The situation into which we are now moving,
says Betts, begs questions about the local authority as a provider
of services. He is certain that, in five years’ time, social
services departments will have ceased to exist.

But in a future without the departments,
social services will bring to the new arrangements an attachment to
user involvement, and experience of performance management,
commissioning and Best Value. In fact, Betts goes on to say that he
notices even now that the language of the PCT is now very often the
language of social services. He points out that the now oft-scorned
Seebohm report was talking about working with the community more
than 30 years ago.

Betts counts the solid achievements to date as
being an even split of PCT and local authority funding; radically
reformed accommodation services for people with learning
difficulties; the integration of speech, language and occupational
therapy services; and the integration from this April of what are
currently three locally based community mental health teams.

Betts says:”Social care is not just a social
services issue, it is a council issue and if people don’t grasp
that, then they do not understand the situation. People need to
think in terms of health and social care provision and not the
social services department or the PCT. If you think in those terms
it therefore makes sense to think of creating strategic jobs.”

If there is a discernible trend in the way
things are going in social care, Sue Ross expresses it most
concisely: “I have never been committed to the maintenance of
social services departments. But I am committed to the role of
social work.”

Ross says this from the perspective of having
moved in June 2001 from director of social work, East Renfrewshire,
where she had been for six years, to become chief executive of the
York PCT after a career in social services.

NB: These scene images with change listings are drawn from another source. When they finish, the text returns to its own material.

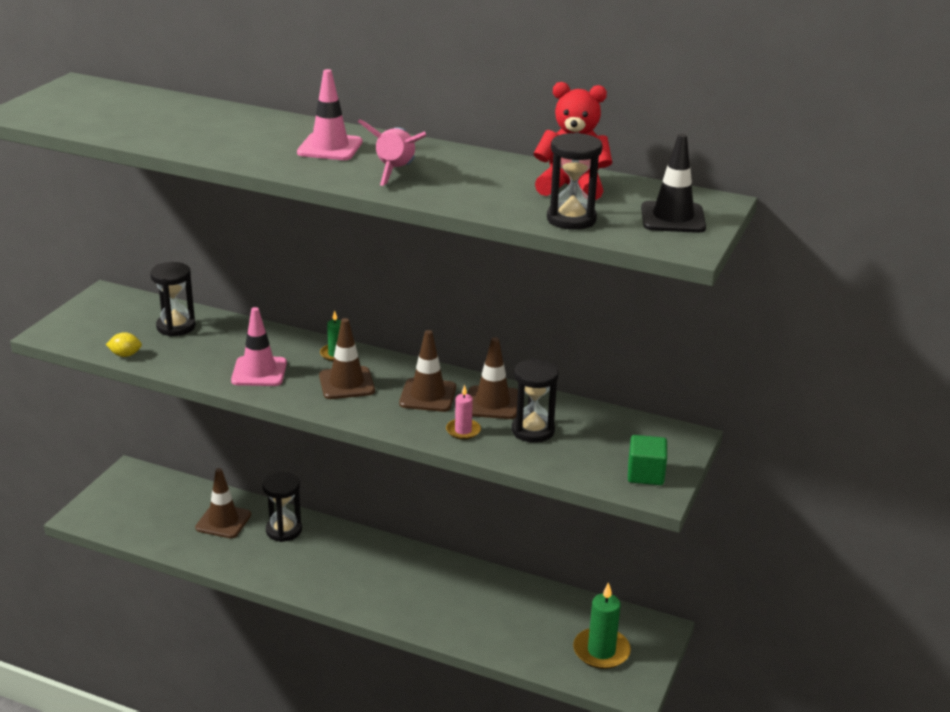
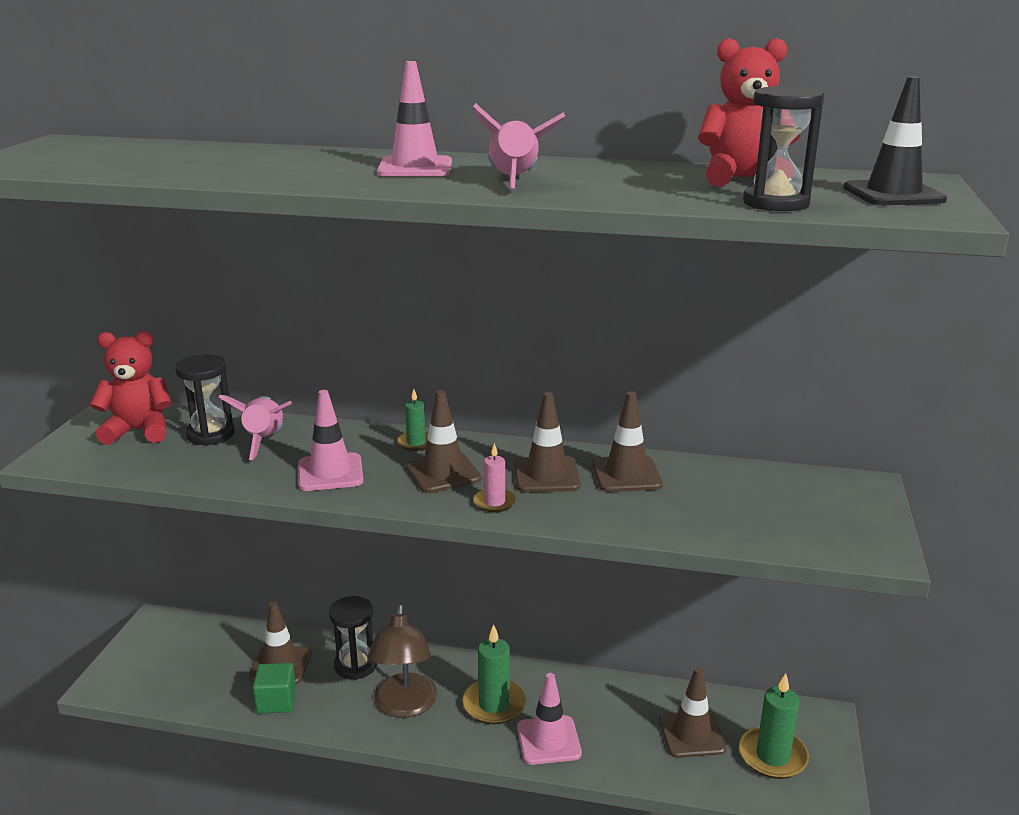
camera: 10 degrees left, 5 degrees down
yellow lemon [106,332,142,357] -> none
pink candle [446,385,481,440] -> pink candle moved to [473,443,516,512]
black hourglass [512,359,559,443] -> none
green cube [628,435,667,485] -> green cube moved to [253,663,296,714]
none -> red teddy bear [90,331,172,445]
none -> pink rocket [218,395,292,460]
none -> brown lamp [368,605,438,718]
none -> green candle [462,624,526,725]
none -> pink traffic cone [517,673,582,765]
none -> brown traffic cone [659,667,727,758]

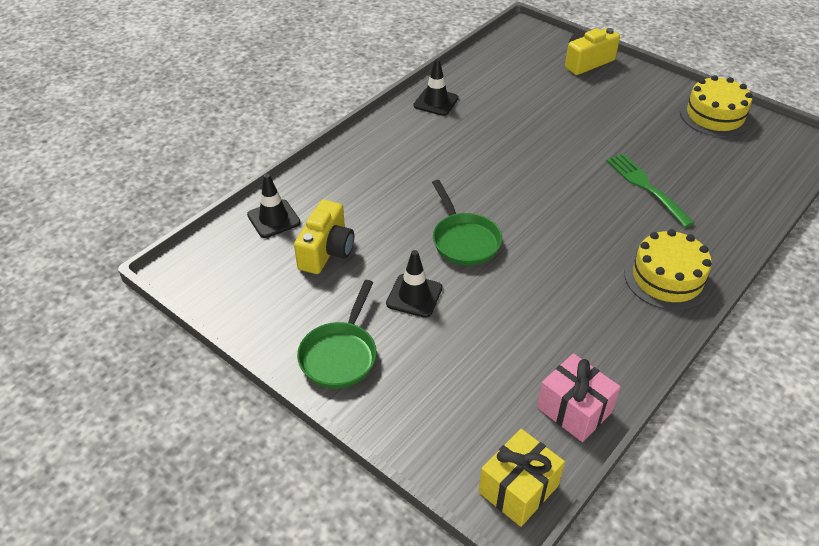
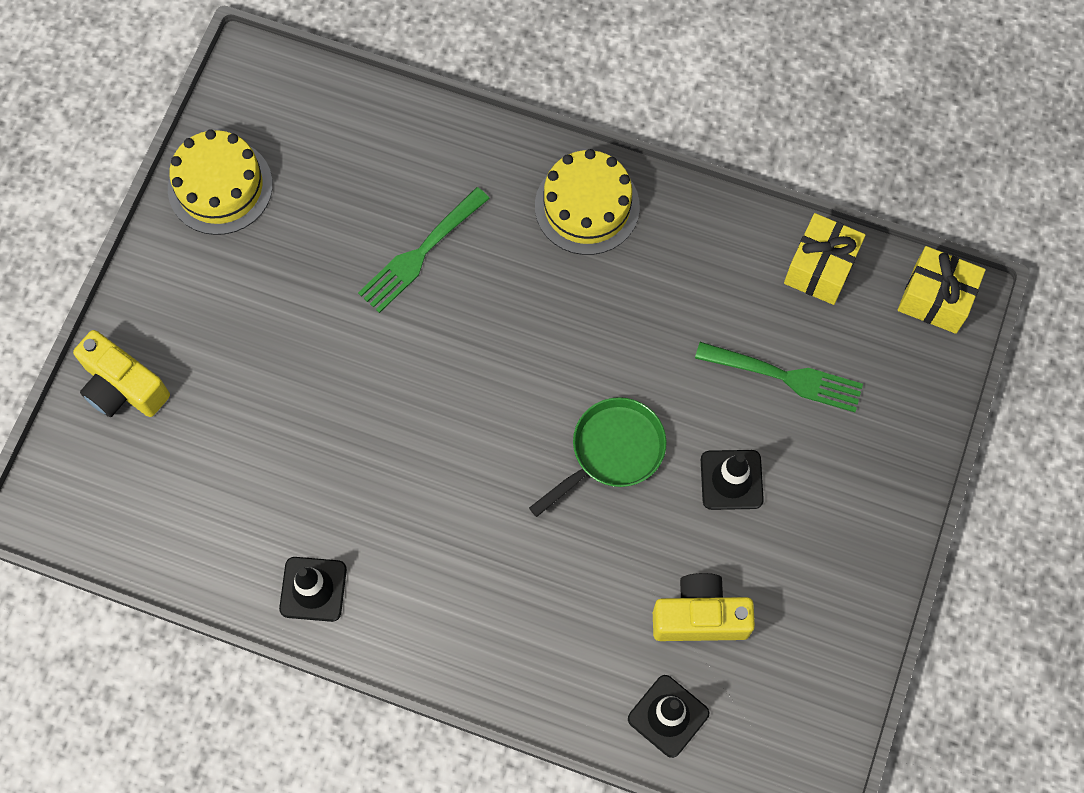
camera: 110 degrees left, 25 degrees up
green pan [297,280,377,389] -> none
pink gift [537,353,621,442] -> yellow gift [784,213,866,305]
none -> green fork [695,342,863,412]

She also thinks that health needs social
care’s skills and insights but, as she puts it, health is not
begging social care to join it. What social care needs, she says,
is self-confidence – more so in England than Scotland. And it must
demonstrate its value.

She also says:”Social work ought to be able to
exist in any organisation. Whether it is, say, a health or housing
setting isn’t important – what is important is that social work
should be there. The question is if you put social work alongside
professions that are seen to be more powerful (like medicine), will
they lose out? It is not inevitable – it depends on the quality of
what they offer.

“If you go to the other end of the spectrum,
people who receive services do not care who delivers them but
rather whether the services meet their needs. If we were in
Northern Ireland [where there are joint health and social care
trusts], we wouldn’t be discussing the future of social services
departments. We wouldn’t regard what we had as offering

Ross is anxious for social work to demonstrate
its valuable role in multidisciplinary teams, its “unique”
perspectives on community and the family and skills in assessment.
Unfortunately, she says, underspending on the standard spending
assessment means that some other professionals never have contact
with a social worker.

Ross applied for her job out of curiosity –
the PCT post was advertised in Community Care, so she reasoned that
the trust must be interested in someone other than a health
professional. She saw, too, that it would offer a vast range of
services by a wide variety of professionals.

She also remains uncertain about whether
social services departments will survive. At one point she thinks
not; at others she thinks they may exist in some form in some
places, in others not at all. Of East Renfrewshire, she says: “I
didn’t join health by leaving a sinking ship. I left a
high-performing department that will continue for many years to
come.” But she doesn’t look back on the creation of social services
and social work departments as some ideal organisational era.

She also doesn’t foresee too many problems
with the move from democratic control by local government to
unelected trusts. Councillors, she says, never had the control over
social services that they did over some services, and she thinks
that the new role of local representative, advocate and scrutineer
is one which suits the new world of health and social care.